The CA added that the rationale of the Rules in requiring the taking of deposition before the same court is
the constitutional right of the accused to meet the witnesses face to face. The appellate court likewise
concluded that Rule 23 could not be applied suppletorily because the situation was adequately addressed
by a specific provision of the rules of criminal procedure.

1. Whether or not Rule 23 of Civil Procedure applies to the deposition of the petitioner?

1. It is basic that all witnesses shall give their testimonies at the trial of the case in the presence of the
judge. This is especially true in criminal cases in order that the accused may be afforded the opportunity to
cross-examine the witnesses pursuant to his constitutional right to confront the witnesses face to face. It
also gives the parties and their counsel the chance to propound such questions as they deem material and
necessary to support their position or to test the credibility of said witnesses.
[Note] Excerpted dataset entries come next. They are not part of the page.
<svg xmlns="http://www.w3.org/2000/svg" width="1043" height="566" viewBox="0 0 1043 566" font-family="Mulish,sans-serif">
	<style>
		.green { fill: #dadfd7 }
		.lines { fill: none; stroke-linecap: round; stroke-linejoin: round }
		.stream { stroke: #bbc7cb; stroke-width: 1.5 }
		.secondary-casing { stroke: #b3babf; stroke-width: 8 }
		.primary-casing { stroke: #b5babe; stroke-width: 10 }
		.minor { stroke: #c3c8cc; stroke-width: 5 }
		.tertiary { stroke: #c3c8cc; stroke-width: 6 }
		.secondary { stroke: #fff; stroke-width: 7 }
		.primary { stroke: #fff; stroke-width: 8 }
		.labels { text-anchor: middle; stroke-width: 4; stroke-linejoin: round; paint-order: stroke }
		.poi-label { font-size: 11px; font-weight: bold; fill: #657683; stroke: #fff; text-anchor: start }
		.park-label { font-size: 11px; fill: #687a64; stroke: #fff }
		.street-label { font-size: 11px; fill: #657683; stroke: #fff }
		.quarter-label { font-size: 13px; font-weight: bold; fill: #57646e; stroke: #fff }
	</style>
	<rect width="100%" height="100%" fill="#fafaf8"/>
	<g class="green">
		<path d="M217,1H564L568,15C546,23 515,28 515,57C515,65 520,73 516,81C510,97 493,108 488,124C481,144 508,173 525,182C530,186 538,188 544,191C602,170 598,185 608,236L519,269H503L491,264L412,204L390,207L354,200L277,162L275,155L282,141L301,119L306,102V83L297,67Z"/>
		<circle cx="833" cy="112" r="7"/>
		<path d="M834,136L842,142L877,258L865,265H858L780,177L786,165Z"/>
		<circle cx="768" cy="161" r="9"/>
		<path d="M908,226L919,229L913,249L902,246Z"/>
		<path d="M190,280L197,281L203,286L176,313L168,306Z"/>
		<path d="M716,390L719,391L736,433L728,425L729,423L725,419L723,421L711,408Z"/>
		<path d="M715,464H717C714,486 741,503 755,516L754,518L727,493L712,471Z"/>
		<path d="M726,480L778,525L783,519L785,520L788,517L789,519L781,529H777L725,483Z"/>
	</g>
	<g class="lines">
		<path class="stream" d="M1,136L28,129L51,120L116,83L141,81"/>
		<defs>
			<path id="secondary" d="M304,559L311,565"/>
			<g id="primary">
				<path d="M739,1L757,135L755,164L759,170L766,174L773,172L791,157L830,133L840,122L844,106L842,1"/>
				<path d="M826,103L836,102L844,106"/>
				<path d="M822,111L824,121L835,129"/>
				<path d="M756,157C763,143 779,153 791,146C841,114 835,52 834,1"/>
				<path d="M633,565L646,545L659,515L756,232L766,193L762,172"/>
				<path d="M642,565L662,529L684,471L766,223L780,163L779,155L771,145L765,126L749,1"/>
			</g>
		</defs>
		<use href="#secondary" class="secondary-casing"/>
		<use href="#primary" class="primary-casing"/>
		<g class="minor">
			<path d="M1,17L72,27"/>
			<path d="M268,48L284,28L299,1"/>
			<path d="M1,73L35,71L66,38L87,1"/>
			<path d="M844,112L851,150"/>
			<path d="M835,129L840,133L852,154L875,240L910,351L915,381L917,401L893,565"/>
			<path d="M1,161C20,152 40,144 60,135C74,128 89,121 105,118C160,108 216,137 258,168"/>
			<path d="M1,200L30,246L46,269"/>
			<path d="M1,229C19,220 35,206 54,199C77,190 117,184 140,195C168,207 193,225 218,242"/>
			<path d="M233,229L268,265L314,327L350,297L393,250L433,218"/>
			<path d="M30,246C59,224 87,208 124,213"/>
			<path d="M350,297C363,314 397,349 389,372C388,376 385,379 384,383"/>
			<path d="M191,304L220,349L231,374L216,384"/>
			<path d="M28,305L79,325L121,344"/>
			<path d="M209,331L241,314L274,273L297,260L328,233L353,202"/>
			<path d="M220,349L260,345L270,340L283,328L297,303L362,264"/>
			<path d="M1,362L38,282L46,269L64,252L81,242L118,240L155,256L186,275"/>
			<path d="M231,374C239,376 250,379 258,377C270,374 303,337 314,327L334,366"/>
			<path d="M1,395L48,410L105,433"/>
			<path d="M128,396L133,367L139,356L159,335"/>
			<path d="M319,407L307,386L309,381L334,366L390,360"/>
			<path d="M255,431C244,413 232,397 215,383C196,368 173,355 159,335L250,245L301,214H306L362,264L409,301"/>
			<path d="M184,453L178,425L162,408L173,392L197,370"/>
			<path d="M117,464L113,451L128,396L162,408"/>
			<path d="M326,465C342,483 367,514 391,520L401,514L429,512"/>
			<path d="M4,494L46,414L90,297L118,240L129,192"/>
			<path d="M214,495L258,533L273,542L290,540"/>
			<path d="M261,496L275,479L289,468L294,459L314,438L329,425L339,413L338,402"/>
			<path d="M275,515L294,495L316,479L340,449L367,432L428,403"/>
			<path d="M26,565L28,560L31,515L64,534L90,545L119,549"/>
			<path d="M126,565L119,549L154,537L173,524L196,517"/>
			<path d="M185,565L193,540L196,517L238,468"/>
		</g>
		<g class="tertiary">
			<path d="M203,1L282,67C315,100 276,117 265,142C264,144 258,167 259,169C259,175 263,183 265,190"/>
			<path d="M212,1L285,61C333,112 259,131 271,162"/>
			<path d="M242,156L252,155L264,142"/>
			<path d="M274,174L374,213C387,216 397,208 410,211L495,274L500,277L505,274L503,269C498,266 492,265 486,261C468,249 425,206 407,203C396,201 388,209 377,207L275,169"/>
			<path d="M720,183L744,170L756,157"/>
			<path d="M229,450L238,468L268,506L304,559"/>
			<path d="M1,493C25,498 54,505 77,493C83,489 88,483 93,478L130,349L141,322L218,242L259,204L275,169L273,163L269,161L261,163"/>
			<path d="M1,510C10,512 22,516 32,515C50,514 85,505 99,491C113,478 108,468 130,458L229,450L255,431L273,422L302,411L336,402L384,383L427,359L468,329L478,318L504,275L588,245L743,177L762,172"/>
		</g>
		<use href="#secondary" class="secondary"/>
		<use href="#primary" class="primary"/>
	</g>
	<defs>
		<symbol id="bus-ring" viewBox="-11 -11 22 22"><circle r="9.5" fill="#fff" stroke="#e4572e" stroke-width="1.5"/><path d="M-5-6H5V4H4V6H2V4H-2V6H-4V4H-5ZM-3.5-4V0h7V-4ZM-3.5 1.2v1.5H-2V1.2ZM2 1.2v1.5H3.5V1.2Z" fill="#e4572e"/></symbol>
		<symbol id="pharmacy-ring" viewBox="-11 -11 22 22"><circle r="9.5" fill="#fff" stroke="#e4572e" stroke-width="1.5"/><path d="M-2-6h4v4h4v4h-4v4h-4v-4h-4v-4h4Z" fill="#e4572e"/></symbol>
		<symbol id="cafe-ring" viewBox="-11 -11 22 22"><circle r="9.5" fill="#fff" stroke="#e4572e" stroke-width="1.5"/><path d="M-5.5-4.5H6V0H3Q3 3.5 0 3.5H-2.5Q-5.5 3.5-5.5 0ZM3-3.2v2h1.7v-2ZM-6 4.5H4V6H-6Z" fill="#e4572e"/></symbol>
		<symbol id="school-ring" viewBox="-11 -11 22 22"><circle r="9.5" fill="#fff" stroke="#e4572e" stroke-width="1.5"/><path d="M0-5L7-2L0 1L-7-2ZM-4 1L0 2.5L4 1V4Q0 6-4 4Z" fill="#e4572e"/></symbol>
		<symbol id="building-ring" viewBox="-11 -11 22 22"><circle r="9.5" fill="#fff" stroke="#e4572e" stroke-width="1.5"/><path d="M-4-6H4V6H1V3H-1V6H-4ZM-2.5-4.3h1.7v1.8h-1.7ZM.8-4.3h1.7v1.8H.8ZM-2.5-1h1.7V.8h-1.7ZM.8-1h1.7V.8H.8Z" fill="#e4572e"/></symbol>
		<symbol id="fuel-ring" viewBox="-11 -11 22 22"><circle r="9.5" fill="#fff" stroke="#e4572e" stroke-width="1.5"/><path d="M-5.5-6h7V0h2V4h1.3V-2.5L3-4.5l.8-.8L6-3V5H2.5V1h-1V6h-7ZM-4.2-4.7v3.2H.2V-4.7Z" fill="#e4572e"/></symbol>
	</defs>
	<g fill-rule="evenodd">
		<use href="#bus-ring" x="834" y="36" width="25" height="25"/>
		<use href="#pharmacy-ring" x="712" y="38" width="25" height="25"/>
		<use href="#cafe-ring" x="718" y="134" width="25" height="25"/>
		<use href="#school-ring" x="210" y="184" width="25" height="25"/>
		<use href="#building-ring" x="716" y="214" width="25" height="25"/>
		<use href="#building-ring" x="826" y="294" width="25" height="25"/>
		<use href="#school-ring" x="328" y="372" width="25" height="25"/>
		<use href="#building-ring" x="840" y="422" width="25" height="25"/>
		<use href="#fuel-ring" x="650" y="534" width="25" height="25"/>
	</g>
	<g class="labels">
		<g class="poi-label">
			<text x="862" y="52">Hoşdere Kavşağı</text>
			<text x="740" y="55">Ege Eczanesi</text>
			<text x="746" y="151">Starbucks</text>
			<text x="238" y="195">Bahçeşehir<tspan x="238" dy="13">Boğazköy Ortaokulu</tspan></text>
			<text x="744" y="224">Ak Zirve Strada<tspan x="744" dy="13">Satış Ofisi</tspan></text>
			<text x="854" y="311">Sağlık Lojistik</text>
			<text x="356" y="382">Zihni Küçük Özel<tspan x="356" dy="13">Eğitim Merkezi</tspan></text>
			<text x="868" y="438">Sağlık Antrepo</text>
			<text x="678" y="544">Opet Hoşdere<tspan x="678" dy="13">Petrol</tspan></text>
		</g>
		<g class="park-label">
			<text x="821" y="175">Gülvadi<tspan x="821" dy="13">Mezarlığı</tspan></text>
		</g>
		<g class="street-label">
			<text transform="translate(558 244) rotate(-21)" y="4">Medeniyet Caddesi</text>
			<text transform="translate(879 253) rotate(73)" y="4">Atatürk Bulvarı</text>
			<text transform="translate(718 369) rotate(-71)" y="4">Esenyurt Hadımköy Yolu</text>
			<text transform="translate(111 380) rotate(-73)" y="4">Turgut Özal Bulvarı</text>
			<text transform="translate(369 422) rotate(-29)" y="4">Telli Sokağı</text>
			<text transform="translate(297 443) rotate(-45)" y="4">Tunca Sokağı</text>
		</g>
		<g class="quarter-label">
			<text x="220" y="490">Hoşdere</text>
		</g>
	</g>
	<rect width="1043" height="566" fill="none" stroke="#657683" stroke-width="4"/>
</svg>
Lastly, this rule enables the
judge to observe the witnesses demeanor.

This rule, however, is not absolute. As exceptions, Rules 23 to 28 of the Rules of Court provide for the
different modes of discovery that may be resorted to by a party to an action. These rules are adopted either
to perpetuate the testimonies of witnesses or as modes of discovery. In criminal proceedings, Sections
12, 13 and 15, Rule 119 of the Revised Rules of Criminal Procedure, which took effect on December 1,
2000, allow the conditional examination of both the defense and prosecution witnesses.

In the case at bench, in issue is the examination of a prosecution witness, who, according to the petitioners,
was too sick to travel and appear before the trial court. Section 15 of Rule 119 thus comes into play, and it

Section 15. Examination of witness for the prosecution. When it satisfactorily appears that a witness for
the prosecution is too sick or infirm to appear at the trial as directed by the court, or has to leave
the Philippines with no definite date of returning, he may forthwith be conditionally examined before the
court where the case is pending. Such examination, in the presence of the accused, or in his absence
after reasonable notice to attend the examination has been served on him, shall be conducted in the
same manner as an examination at the trial. Failure or refusal of the accused to attend the examination

The procedure set forth in Rule 119 applies to the case at bar. It is thus required that the conditional
examination be made before the court where the case is pending. It is also necessary that the accused
be notified, so that he can attend the examination, subject to his right to waive the same after reasonable
notice. As to the manner of examination, the Rules mandate that it be conducted in the same manner as
an examination during trial, that is, through question and answer.

To reiterate, the conditional examination of a prosecution witness for the purpose of taking his deposition
should be made before the court, or at least before the judge, where the case is pending. Such is the clear
mandate of Section 15, Rule 119 of the Rules. We find no necessity to depart from, or to relax, this rule. As
correctly held by the CA, if the deposition is made elsewhere, the accused may not be able to attend, as
when he is under detention. More importantly, this requirement ensures that the judge would be able to
observe the witness deportment to enable him to properly assess his credibility. This is especially true when
the witness testimony is crucial to the prosecutions case.